Contrary to what some of the comments received by the DOL/EBSA suggest, fiduciary duties are neither too “ill-defined” nor “vague” to be applied to investment advisory activities. Such duties have been applied to other professionals for centuries. Additionally, there is a significant body of case law applying fiduciary duties of due care, loyalty, and good faith upon the activities of investment advisers (both at the federal and state level).
Disclosures and client consent are insufficient – by themselves – to satisfy the fiduciary standard. Investors must be able to rely on and have confidence in the expertise of their advisor. This can only be accomplished by applying a standard that prohibits all conflicts of interest.
Certain comments made by Kenneth E. Bentsen, Jr. of SIFMA before the U.S. Department of Labor hearing on the proposed definition of fiduciary regulation were either misleading and/or not relevant to the issues under consideration. The DOL should carefully scrutinize the (flawed) arguments of those organizations opposed to a bona fide fiduciary standard of conduct.

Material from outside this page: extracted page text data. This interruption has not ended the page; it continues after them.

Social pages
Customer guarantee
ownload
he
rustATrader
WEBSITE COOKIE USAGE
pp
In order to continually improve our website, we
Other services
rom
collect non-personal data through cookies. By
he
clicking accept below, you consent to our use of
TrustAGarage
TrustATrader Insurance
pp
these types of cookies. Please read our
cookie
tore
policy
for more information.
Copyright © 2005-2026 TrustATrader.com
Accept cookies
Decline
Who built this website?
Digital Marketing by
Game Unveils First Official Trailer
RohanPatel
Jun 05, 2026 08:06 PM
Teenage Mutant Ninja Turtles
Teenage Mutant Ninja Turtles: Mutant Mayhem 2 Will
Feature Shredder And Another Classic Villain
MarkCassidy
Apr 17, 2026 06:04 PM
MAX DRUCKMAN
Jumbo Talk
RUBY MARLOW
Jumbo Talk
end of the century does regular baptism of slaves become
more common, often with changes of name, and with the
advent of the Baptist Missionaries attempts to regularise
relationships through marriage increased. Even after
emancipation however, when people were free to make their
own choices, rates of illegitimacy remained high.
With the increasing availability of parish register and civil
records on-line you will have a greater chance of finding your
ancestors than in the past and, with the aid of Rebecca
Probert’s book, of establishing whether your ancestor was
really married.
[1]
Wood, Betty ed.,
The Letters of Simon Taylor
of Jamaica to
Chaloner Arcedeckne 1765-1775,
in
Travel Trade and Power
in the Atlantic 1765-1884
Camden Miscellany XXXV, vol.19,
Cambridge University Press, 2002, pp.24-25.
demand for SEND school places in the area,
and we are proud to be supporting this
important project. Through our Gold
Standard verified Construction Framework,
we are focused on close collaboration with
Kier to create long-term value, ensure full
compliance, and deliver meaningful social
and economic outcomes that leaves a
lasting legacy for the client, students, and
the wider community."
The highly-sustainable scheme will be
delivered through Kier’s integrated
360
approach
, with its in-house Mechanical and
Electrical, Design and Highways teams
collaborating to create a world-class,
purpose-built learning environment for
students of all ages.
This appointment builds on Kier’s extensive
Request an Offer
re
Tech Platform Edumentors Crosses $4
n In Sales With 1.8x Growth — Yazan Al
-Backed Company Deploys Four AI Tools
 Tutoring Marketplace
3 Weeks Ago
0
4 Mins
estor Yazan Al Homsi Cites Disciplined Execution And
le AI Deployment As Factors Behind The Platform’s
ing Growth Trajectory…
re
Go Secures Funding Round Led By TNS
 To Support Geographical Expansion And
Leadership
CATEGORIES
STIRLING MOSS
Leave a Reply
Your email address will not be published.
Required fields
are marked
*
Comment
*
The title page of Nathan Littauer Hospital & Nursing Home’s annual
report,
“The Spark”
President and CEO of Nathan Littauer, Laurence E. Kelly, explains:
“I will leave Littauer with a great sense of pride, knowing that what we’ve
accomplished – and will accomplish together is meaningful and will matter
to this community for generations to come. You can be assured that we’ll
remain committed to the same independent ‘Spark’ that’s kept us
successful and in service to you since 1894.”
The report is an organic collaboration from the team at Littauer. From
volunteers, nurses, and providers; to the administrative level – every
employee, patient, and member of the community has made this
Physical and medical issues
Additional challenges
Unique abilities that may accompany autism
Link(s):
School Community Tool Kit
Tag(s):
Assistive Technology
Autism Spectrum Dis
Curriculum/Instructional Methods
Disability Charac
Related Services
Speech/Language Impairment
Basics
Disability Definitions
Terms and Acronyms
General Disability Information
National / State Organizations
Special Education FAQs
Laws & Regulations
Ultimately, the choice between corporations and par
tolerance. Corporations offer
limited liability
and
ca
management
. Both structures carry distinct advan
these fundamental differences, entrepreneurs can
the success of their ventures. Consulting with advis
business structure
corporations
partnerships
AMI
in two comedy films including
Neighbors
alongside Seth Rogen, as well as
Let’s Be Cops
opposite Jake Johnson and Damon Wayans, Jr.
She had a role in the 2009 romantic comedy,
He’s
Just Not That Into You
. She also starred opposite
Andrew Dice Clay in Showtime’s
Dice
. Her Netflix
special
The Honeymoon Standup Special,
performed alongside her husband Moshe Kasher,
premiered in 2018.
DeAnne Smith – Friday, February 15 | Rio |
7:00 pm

Rulemaking – The Commission may commence a rule-making, as necessary or appropriate in the public interest and for the protection of retail customers, to address the legal or regulatory standards of care for brokers, dealers, investment advisers, persons associated with brokers or dealers, and persons associated with investment advisers for providing personalized investment advice about securities to retail customers.